The Biava Quartet is recognized as one of today's most exciting young American string quartets. Winner of the Naumburg Chamber Music Award and top prizes at the Premio Borciani and London International Competitions, the Quartet has established an enthusiastic following in the United States and abroad, impressing audiences with its sensitive artistry and communicative powers. Formed in 1998 at the Cleveland Institute of Music, the Quartet takes its name from Maestro Luis Biava, a mentor since its inception.
Fall 2008 Concert
On November 18, 2008, Pro Musica Hebraica proudly presented ARC - the ensemble-in-residence of Canada's Royal Conservatory of Music - in the second concert of its acclaimed new series devoted to Jewish composers. The Grammy-nominated ARC, performed two major wartime works by the enigmatic, twentieth-century master Mieczysław Weinberg (1919-1996), a Polish Jewish émigré to the Soviet Union whose music has frequently drawn comparisons to his friend and mentor, Dmitri Shostakovich. They paired these unknown masterpieces, the Sonata for Clarinet and Piano (1947) and the Quintet for Piano and Strings (1944) with the haunting Passacaille of Szymon Laks (1901-1983), composed in Paris in 1947, shortly after his liberation from Auschwitz. Joining these works was another piece written in the aftermath of World War I and one of the most famous pieces of Jewish music to emerge from the pen of a non-Jewish composer, the Overture on Hebrew Themes (1919) by Sergei Prokofiev (1891-1953).

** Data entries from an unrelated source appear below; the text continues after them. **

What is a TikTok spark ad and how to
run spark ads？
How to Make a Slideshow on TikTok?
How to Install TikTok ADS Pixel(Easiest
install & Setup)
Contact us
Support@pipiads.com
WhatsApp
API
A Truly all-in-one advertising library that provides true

This concert also featured a surprise American premiere of an extremely rare work by the Hungarian Jewish composer Sándor Vándor, whose music has only recently been recovered and is completely unknown, even in Hungary. Vándor was born in 1901 in Miskolc, Hungary. He studied in Leipzig with Paul Graener (who would later take a position with the Reichsmusikkammer) and worked in Italy as a vocal coach and conductor. He returned to Hungary in 1932, took over the highly regarded Szalmás Choir and became an influential figure in Hungarian musical life. He was rounded up to work in a forced labor camp in November 1944 and died of exhaustion at Sopronbánfalva in Western Hungary, two months later - just days before the liberation of Pest. In Washington, the ARC Ensemble performed his piece "Aria," for cello and piano.
ARC is the ensemble-in-residence of Canada's Royal Conservatory of Music; its members are all soloists and chamber musicians and senior faculty members of the Glenn Gould School, the Conservatory's professional training division. Performers for this concert will be violinists Erika Raum and Marie Bérard, violist Steven Dann, cellist Bryan Epperson, clarinetist Joaquin Valdepeñas, and pianists David Louie, piano and Dianne Werner under the direction of Artistic Director Simon Wynberg.